*** Data excerpts Section Begins ***

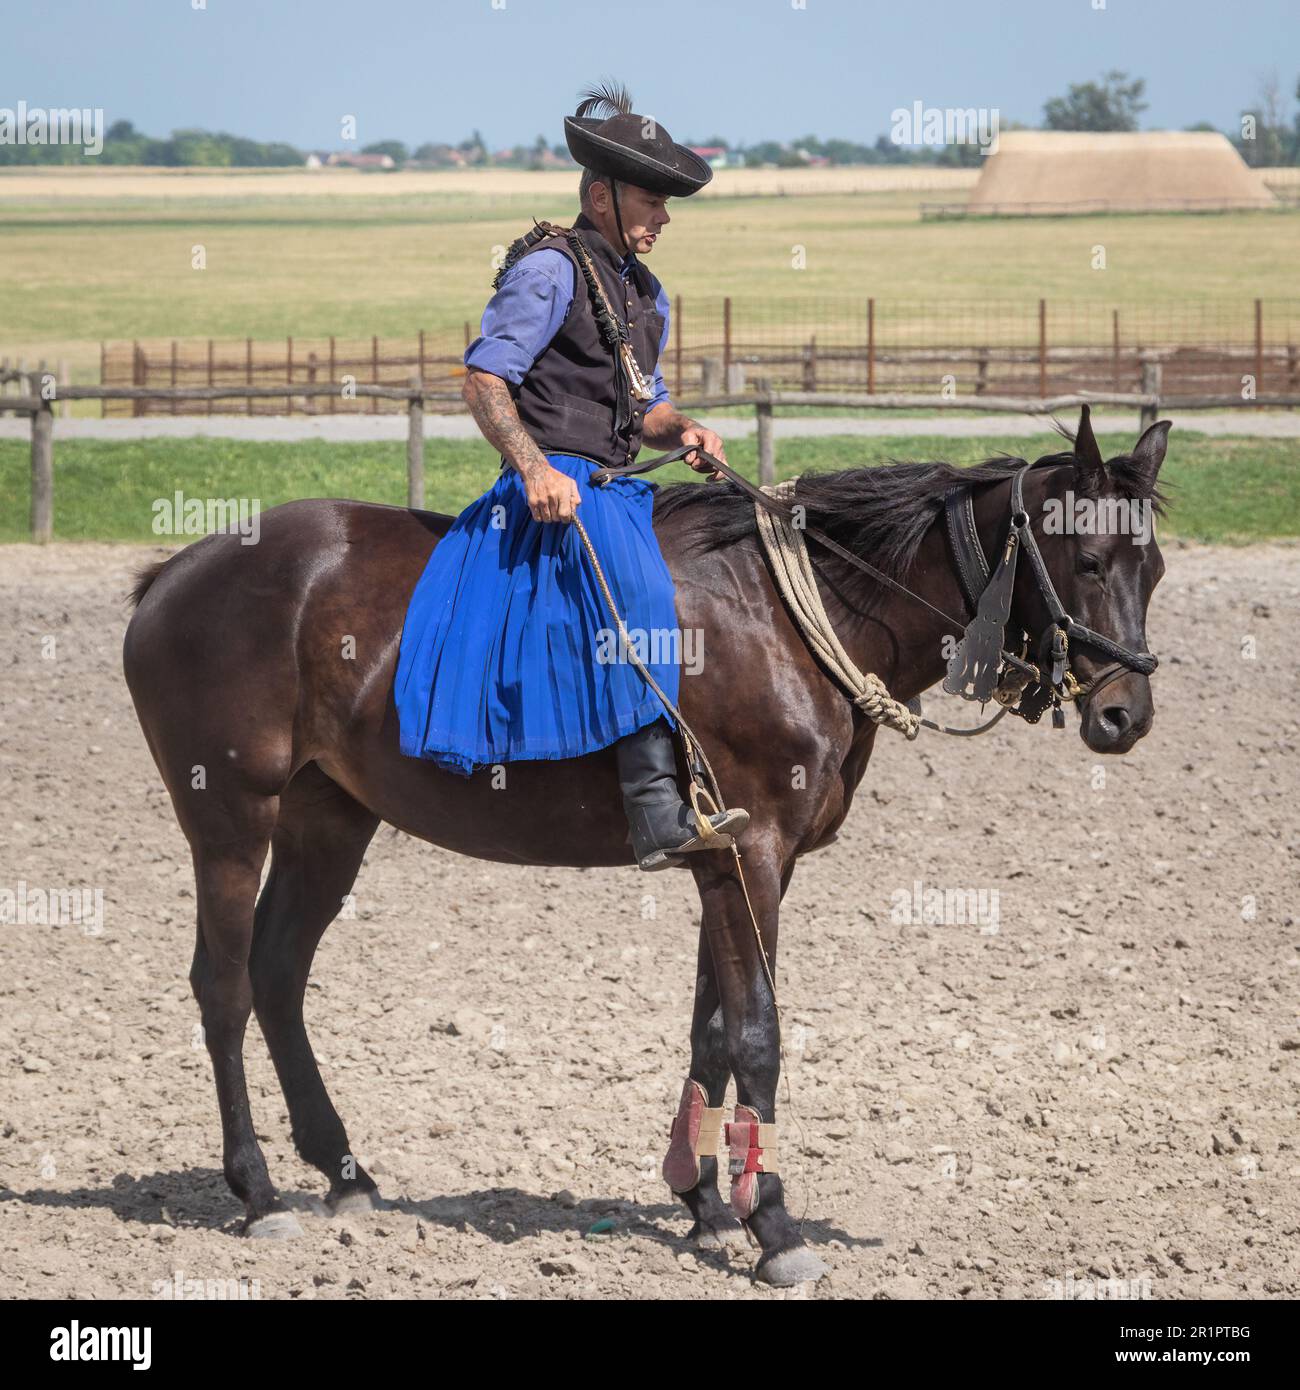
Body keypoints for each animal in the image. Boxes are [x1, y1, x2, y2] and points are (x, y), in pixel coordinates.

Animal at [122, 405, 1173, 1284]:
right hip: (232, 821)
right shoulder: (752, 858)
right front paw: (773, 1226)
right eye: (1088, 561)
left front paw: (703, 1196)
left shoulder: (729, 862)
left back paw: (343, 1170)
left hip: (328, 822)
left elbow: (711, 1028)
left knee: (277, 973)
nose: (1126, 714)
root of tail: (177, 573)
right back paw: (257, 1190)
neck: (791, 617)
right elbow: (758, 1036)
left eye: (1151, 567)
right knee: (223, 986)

*** Data excerpts Section Ends ***
*** Data excerpts Section Begins ***

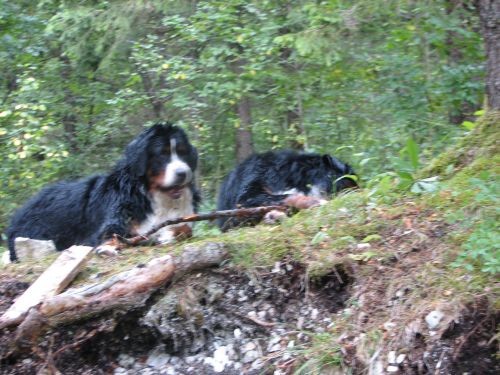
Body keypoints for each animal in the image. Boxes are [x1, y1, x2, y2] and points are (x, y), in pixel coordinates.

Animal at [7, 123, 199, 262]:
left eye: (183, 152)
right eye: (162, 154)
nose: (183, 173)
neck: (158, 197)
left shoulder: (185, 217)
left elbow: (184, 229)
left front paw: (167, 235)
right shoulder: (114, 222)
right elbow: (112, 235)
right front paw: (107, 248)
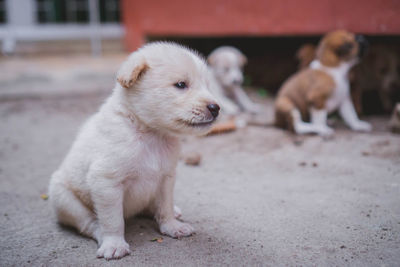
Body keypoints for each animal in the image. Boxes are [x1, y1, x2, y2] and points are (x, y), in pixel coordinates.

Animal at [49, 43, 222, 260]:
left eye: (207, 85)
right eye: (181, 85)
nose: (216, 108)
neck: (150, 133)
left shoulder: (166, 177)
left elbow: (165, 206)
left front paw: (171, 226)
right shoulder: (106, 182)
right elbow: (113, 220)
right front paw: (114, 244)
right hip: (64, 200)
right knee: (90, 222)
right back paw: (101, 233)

*** Data excerpts Section Ends ***
*** Data excerpts Section Begins ***

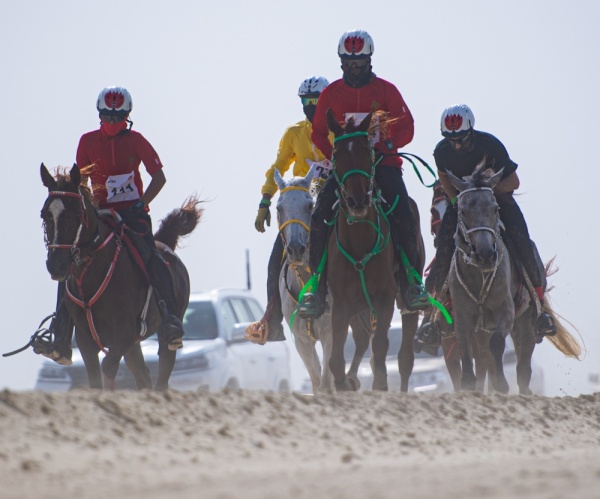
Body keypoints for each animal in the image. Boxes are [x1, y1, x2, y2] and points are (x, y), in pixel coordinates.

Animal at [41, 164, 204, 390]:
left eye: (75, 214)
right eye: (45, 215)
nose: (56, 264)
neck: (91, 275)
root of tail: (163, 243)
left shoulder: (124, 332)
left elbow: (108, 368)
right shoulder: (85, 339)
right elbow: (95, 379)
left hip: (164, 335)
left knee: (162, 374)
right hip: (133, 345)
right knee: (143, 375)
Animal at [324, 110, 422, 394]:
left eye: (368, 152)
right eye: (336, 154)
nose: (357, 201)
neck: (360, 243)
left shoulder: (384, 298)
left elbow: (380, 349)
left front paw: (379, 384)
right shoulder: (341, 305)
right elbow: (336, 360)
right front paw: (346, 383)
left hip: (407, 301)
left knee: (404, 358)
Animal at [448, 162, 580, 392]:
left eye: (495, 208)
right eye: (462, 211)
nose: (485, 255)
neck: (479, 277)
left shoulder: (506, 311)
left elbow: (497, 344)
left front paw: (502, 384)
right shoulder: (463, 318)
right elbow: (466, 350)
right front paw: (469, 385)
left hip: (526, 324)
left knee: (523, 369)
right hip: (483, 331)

*** Data excerpts Section Ends ***

- _What needs to be done_: From the entries above, return exactly the line containing "right elbow: (95, 379)", the line containing "right hip: (483, 331)", and all lines between, and nothing else.

- _Completed task_:
right elbow: (95, 379)
left hip: (164, 335)
left knee: (162, 374)
right hip: (133, 345)
right knee: (143, 375)
Animal at [324, 110, 422, 394]:
left eye: (368, 152)
right eye: (336, 154)
nose: (357, 201)
neck: (360, 243)
left shoulder: (384, 298)
left elbow: (380, 349)
left front paw: (379, 384)
right shoulder: (341, 305)
right elbow: (336, 360)
right front paw: (346, 383)
left hip: (407, 301)
left knee: (404, 358)
Animal at [448, 162, 580, 392]:
left eye: (495, 208)
right eye: (462, 211)
nose: (485, 255)
neck: (479, 277)
left shoulder: (506, 311)
left elbow: (497, 344)
left front paw: (502, 384)
right shoulder: (463, 318)
right elbow: (466, 350)
right front paw: (469, 385)
left hip: (526, 324)
left knee: (523, 369)
right hip: (483, 331)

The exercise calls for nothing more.